Community health worker Anito Pato said that the trust she has built up with the community allows her to address fear of the new virus right away. She goes door-to-door in Thokoza to check for symptoms of Covid-19 and refer the sick for testing.

“They didn’t know much about Covid-19 and they think it is affecting the rich people, not them,” Pato said. “We try to explain to them why we are screening and what corona is.”

A man in a blue work shirt called Pato over during her visit. He wanted a test. Pato explained that there aren’t enough tests right now and that he should go to the clinic or the mobile testing center they have set up if he gets the symptoms.

“AIDS is better because we have got treatment,” the man, Salvin Tawananda, told CNN, “But corona, people are just scared.”

The government and US Centers for Disease Control (CDC) are closely monitoring efforts in Thokoza and other townships, where social distancing is all but impossible, and failure could be disastrous.

“It is very hard for people here to adhere to those lockdown rules and that is even more reason why we should be out there looking for the disease before it takes over these communities,” said Dr. Meredith McMorrow, a CDC official based in South Africa.

“South Africa was certainly the hardest hit by HIV and it concerns us that it will be the hardest hit by Covid-19 as well that is why we are doing everything we can to get ready right now.”

Covid-19’s effect on HIV patients

McMorrow’s concern comes from not yet knowing Covid-19’s effects on HIV positive people.

To date, studies in China and elsewhere are inconclusive, but Megan Doherty, the head of the WHO’s global HIV program, said it pays to be extremely cautious with any emerging disease.

“Because this is an unprecedented pandemic, we just don’t know how it reacts in all situations,” she said. “We just don’t know enough about the interactions between HIV and Covid-19 and how patients with both infections will do.”

ARVs are being tested as possible therapeutics for COVID-19 in clinical trials.

Dr.
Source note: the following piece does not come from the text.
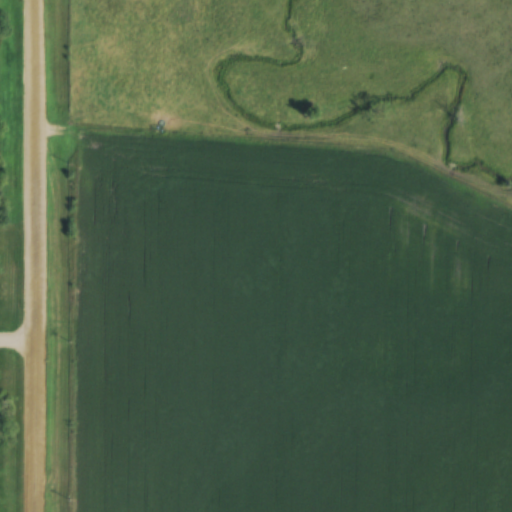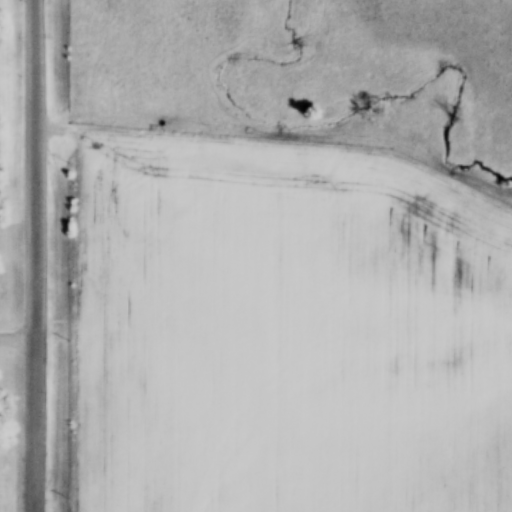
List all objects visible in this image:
road: (34, 255)
road: (17, 333)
Larry Corey, now president and director emeritus of the Fred Hutchinson Cancer Research Center in Seattle, helped develop the first effective ARV treatment.

He said he is skeptical that ARVs designed for HIV will become a broad-based treatment for Covid-19.

“The best ARVs that are discovered are highly specific to each virus,” he said.

Corey, who now leads the global HIV-vaccine trial network, said regardless of the results of ARV trials in Covid-19 treatment, South Africa is well placed to play a critical part in the next phase of this pandemic, because of its HIV infrastructure and experience with HIV vaccine trials.

“I feel proud of my communities,” said Pato, as she moved down a narrow path leading to another section of corrugated iron shacks. “I feel like I am a bullet to shoot this disease. It must not control us. We must control this corona.”